Although he is wrong to oppose AV, Nick Cohen is right when he writes:
Too few people have noticed the authoritarian implications of reducing the number of MPs. Like electoral reform, constituencies of equal size sounds like a marvellous idea. But in an attempt to secure party advantage, the Conservatives will rush a process that ought to be handled carefully. The Boundary Commission will not just liquidate 50 seats, it will reorganise the boundaries of hundreds of other constituencies to find new homes for the abandoned voters. Metropolitan commentators dismiss complaints as special pleading from Labour, which will probably lose ground to the Tories.
They do not understand that most people in Britain still live and die close to where they are born. A sense of place and an attachment to their town or city remain central to many citizens' identity. The Tories are instructing the Boundary Commission to forget about local pride and dispense with public inquiries, where voters in Wolverhampton, for example, could object to being moved into Dudley or voters from Portsmouth could object to being annexed by the Isle of Wight.

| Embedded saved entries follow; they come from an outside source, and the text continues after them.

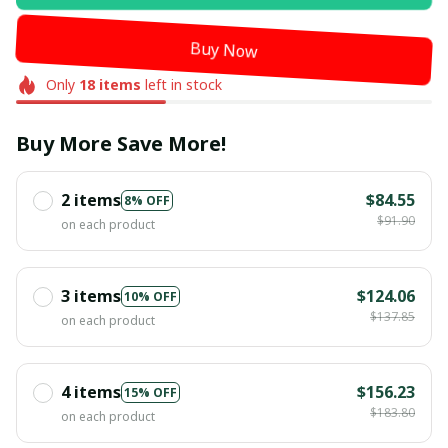
Buy Now
Only
18
items
left in stock
Buy More Save More!
2 items
$84.55
8% OFF
$91.90
on each product
3 items
$124.06
10% OFF
$137.85
on each product
4 items
$156.23
15% OFF
$183.80
on each product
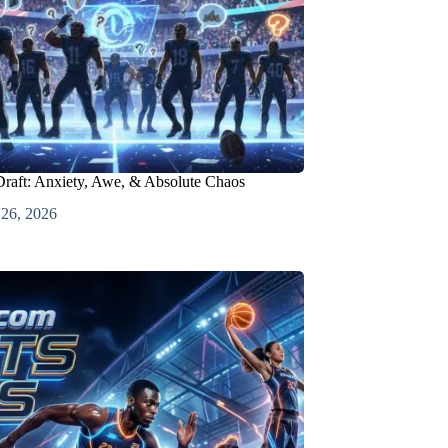
raft: Anxiety, Awe, & Absolute Chaos
 26, 2026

At their best, Conservatives once understood the importance of the local and the quirky. Cameron is giving up on the Burkean tradition and carving up Britain like a demented socialist planner scoring lines on a map, not just because he may win more seats but because "reform" will also make the Commons easier for the executive to control.
Consider the position of the harassed MP in the new order. He or she will have thousands more constituents. But they will not have more staff to serve them. A grateful executive has taken the opportunity of the expenses' scandal to hack the resources they need to represent their constituents and investigate the state.
More to the point, if Tory MPs object to Cameron's policies, they will find it far harder to combine with the opposition to mount a successful rebellion. The PM is not proposing to match a cut in the number of MPs with a cut in the number of ministers and junior ministers who must toe the party line or lose their jobs. The payroll vote will remain as strong as ever, while the number of potentially rebellious backbenchers falls.
Say what you will about his hunger for power, but Cameron emerged from the coalition negotiations as a formidable political operator. After making sure the public could not vote on or even attend public inquiries to contest his boundary changes, he made certain that Clegg's proposed "reform" would be subject to a referendum he could well lose.